There‘s plenty to fear when you have ’nothing’ to hide

Why privacy is more important than you might think

Privacy is a human right, not a suggestion

Recently, we wrote about the Dutch. They’re up in arms (figuratively) to fight a new dragnet intelligence law. The upcoming privacy-referendum will be held in March, but it’s not the first time we’ve seen dragnet intelligence.

One of the most notorious cases must be the US PRISM program, famously uncovered by Edward Snowden‘s reveal to the world. The whistleblower who gave up his career to warn the American public about the secret program that was invading their privacy has since been living in Russia. In the US government’s eyes, he is not a civil rights hero, but a traitor for standing up for the population.

Privacy, human rights and surveillance

Both PRISM and the Dutch dragnet-law have something in common: they break citizen’s rights to privacy. Privacy is a universal human right. In the Universal Declaration of Human Rights, article 12 states that the law should protect citizens from invasion of privacy. And yet, governments keep insisting citizens give it up for the sake of safety. Time and again, they cite the same argument:

If you have nothing to hide, you have nothing to fear.

It must be nice to live in a bubble naïve enough to believe this. Let us tell you now, in case you do: this argument rings untrue for even the most law-abiding model citizen. We’ll break it down.

First, you have something to hide

You wear clothing, don’t you? Yes, you probably do. If you don’t, at least put on a bathrobe when opening the door for home delivery groceries. The delivery guy will thank you for it. But most of us wear clothes, most of the time. Most of us have curtains in our windows. Most of us don’t live stream everything going on in our houses. You don’t post your bank details online. Or your social security number.

In fact, there are quite a number of things we elect not to share with everyone in the world on a daily basis. Visits to the toilet. Whatever it is you do in the shower. No, don’t tell us either, we don’t want to know.
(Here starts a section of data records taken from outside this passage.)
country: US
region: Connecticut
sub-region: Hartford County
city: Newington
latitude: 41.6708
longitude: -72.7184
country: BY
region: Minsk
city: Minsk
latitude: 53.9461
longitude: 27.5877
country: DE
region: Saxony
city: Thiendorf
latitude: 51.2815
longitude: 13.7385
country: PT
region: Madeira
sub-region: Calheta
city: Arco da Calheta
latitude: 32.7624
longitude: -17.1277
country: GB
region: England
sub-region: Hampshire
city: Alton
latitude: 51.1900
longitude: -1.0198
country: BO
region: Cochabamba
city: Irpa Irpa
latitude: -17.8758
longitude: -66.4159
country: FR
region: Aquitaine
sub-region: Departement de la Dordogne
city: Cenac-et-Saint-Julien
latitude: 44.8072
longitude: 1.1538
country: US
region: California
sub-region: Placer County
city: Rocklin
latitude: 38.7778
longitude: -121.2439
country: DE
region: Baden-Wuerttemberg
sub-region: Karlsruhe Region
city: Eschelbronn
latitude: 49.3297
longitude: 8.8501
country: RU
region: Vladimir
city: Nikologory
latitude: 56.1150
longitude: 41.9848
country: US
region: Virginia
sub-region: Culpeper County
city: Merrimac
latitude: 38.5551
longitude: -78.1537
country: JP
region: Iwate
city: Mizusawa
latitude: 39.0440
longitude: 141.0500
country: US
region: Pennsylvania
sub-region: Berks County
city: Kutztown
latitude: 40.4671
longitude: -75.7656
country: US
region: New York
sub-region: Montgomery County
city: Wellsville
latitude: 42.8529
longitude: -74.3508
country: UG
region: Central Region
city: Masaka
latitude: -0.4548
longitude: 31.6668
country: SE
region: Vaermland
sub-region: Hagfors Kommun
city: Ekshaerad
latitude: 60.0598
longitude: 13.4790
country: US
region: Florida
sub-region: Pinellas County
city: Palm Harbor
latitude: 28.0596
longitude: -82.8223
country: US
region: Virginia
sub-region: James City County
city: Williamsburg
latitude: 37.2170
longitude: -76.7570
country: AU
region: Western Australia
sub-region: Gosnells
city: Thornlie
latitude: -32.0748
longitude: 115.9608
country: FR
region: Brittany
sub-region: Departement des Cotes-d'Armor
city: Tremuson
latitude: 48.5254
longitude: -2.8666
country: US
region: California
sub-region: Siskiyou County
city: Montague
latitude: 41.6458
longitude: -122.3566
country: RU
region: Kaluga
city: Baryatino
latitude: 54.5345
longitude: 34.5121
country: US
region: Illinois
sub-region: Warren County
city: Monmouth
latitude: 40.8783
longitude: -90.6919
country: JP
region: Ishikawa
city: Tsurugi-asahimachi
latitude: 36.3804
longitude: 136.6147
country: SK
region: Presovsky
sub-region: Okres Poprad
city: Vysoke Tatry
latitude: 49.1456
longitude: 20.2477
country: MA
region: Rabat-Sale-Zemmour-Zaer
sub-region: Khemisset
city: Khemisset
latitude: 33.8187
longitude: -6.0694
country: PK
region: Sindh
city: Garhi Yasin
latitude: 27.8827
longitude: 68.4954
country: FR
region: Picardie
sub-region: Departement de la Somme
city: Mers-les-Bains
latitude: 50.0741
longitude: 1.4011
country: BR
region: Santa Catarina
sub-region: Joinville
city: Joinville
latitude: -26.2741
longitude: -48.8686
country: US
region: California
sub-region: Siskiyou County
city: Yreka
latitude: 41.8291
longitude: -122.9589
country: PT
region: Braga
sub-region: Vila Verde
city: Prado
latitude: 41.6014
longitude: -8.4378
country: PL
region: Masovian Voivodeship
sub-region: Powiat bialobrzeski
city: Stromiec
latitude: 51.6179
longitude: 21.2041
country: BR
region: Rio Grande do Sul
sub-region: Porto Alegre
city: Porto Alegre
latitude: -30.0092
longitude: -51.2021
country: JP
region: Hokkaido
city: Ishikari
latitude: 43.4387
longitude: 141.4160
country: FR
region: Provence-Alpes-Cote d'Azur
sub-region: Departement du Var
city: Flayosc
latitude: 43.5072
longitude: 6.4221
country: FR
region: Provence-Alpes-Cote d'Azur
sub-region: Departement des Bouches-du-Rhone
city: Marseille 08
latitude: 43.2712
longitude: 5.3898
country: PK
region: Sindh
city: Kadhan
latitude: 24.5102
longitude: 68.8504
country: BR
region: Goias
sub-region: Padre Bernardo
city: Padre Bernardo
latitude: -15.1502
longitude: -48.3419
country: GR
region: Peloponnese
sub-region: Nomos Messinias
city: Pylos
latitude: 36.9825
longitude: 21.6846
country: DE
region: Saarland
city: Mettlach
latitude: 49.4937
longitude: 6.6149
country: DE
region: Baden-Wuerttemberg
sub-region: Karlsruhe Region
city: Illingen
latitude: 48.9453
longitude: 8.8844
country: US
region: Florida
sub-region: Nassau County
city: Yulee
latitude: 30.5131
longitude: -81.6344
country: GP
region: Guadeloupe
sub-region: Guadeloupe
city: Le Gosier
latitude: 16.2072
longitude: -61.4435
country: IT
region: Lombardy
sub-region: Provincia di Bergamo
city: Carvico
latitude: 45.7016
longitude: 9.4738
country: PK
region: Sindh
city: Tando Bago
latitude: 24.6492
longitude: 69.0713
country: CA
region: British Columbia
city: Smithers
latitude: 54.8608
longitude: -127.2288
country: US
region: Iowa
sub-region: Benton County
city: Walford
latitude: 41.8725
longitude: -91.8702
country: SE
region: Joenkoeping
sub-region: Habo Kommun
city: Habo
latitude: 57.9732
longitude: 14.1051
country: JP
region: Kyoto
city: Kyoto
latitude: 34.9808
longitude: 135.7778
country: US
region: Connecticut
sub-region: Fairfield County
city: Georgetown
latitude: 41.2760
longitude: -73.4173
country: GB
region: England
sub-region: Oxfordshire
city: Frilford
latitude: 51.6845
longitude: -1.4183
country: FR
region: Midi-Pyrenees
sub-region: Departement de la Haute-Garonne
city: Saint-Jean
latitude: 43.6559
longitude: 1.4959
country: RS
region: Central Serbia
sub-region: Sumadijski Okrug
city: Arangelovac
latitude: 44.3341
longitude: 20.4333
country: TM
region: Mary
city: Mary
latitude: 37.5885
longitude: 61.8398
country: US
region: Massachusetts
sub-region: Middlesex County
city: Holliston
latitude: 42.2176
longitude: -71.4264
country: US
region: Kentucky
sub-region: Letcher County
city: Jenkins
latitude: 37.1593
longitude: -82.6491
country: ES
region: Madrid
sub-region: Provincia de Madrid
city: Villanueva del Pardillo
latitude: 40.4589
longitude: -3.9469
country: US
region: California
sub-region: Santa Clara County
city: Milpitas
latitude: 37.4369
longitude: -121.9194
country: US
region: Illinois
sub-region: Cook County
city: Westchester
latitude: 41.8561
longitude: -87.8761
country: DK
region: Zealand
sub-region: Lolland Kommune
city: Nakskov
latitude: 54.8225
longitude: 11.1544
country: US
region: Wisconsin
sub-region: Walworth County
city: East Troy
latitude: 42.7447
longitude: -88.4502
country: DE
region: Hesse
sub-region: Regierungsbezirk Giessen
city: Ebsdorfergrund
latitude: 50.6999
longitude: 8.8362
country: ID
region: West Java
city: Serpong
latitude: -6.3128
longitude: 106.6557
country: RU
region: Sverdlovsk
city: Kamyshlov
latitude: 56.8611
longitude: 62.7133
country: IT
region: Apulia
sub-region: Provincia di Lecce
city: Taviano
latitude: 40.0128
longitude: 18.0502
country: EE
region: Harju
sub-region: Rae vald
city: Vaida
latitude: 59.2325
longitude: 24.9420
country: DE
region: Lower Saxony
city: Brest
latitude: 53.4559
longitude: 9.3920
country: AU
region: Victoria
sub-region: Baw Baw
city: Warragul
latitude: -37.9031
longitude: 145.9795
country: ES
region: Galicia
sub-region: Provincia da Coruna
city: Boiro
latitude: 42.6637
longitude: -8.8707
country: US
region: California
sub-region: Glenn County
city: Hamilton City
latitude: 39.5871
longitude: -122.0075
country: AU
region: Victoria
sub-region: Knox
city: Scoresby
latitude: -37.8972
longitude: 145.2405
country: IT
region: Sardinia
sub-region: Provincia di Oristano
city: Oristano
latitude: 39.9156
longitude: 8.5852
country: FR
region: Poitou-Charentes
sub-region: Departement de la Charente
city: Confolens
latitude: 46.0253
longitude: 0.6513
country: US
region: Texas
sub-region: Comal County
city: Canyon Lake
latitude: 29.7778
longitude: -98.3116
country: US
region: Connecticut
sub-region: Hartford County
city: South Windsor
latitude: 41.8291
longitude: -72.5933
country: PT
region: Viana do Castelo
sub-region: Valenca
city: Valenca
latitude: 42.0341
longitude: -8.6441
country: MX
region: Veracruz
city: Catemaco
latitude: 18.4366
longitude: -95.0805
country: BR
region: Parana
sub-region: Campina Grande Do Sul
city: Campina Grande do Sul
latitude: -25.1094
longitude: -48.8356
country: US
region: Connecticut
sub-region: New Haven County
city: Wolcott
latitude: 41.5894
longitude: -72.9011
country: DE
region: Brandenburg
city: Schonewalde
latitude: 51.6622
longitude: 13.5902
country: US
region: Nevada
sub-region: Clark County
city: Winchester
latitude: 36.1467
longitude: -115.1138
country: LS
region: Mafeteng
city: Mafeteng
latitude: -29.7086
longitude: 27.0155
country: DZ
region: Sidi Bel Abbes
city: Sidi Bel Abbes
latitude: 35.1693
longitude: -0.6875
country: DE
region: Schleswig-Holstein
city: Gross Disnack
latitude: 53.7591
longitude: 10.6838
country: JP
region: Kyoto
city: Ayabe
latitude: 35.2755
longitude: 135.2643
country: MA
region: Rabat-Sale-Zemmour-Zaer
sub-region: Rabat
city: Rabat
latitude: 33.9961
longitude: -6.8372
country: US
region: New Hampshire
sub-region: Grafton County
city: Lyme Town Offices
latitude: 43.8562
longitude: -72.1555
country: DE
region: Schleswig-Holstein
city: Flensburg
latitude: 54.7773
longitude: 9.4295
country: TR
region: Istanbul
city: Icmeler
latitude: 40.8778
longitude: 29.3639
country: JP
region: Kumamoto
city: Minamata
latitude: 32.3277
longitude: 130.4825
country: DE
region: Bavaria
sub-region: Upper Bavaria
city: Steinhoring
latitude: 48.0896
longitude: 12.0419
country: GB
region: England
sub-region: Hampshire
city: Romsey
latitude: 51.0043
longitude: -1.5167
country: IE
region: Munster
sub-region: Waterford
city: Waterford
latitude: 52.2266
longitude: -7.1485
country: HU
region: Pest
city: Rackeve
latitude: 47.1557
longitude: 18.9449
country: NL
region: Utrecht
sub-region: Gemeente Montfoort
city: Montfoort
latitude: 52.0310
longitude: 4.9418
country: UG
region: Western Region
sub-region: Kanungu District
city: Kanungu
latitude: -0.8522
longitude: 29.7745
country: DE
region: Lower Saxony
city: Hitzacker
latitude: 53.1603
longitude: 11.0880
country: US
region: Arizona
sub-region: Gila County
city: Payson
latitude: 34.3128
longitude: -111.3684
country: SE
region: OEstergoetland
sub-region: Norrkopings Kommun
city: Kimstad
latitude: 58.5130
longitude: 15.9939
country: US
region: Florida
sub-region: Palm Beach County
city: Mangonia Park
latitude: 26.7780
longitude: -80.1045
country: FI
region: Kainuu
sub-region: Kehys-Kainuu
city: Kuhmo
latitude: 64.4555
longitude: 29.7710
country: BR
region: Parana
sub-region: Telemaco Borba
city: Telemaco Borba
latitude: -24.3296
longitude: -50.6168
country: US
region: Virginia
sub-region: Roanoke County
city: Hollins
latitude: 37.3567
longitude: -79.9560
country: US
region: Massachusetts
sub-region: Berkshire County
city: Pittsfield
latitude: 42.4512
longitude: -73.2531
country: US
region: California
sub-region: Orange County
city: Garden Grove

Our point is: the reason those details are private is not because nobody gets to know them. It is because you get to choose who does and who doesn’t, up to a degree.

Mass privacy invasion without adequate checks and balances deprives you of that choice: the more collected data are in systems, the bigger the chance that your neighbours get to nosedive in your data. This isn’t even a theoretical chance, either, as another example from the Netherlands can tell you.

Unfettered data-exchange led to spying on celebrities

The Dutch have an extensive social security network, but in respond to fraud cases decided they needed to couple data from municipalities about social security, income data and data from the central unemployment insurance. These data were communicated between the different systems over a switchpoint. The switchpoint provided access to any organization that got approval. However, those organizations didn’t always have checks and balances. The central unemployment insurance didn’t register who accessed which data. With over 20.000 employees, this amounted to virtually unrestricted access to everybody’s financial data. Employees were checking out the earnings of celebrities and maybe other things. Nobody really knows, because there is no record.

In another instance, it turned out that Irish authorities somehow got access to the same data. While relatively benign, it’s not hard to imagine identity theft for someone with access to that amount of personal information. Even with the best intentions and a benevolent government, human error is a factor. So is human corruption.

Even if you don’t, you have something to fear

You have something to hide, but equally, even if you don’t, you have something to fear. First of all: Power that’s been granted doesn’t go away. Even if it isn’t strictly legal, governments used tools at their disposal to spy on other countries’ citizens. For instance: the NSA won’t share details about the internet data they collect by intercepting that data on key hubs in the United States. You can find out where they have Sigint locations, but not what they collect.

Another example of this: anti-terror measures that were implemented in various countries across the world post 9/11. Although some countries suffered terrible terror-attacks, others didn’t. Yet, those governments didn’t roll them back. As we can see with the dragnet-example: even a country that hasn’t suffered from anything serious, still has intelligence agencies lobbying for more power.

“Well, if they need that power, shouldn’t we give it to them?”

It’s a joke, and it’s not funny… wait, what?

That’s well and good, but the ability to legally spy on citizens is scary. Some of us are cynical by nature, but most people didn’t think a person like Donald Trump would ever get to be POTUS. Even the guy who was held captive in Iraq for several years believed his captors were joking when they told him Trump was President. We don’t have a similar time capsule survivor from Britain handy. But we’re going to assume something similar would’ve happened had they told British hostages in a cave the Brexit-story. So it’s safe to say that not many people expected that to happen. This just illustrates that there is no guarantee about the benevolence of future governments. The one thing you think could never happen in your country, just might.

That should warn us that any instrument used by the government has checks and balances rigorous enough to stop a wannabe dictator from abusing it. Does that make using a system frustrating? Yes. Slow? Maybe. Probably, yes. But it also makes sure we use it as intended.

Because democracy is great, but it’s only as great as its ability to defend the core principles that make it a democracy.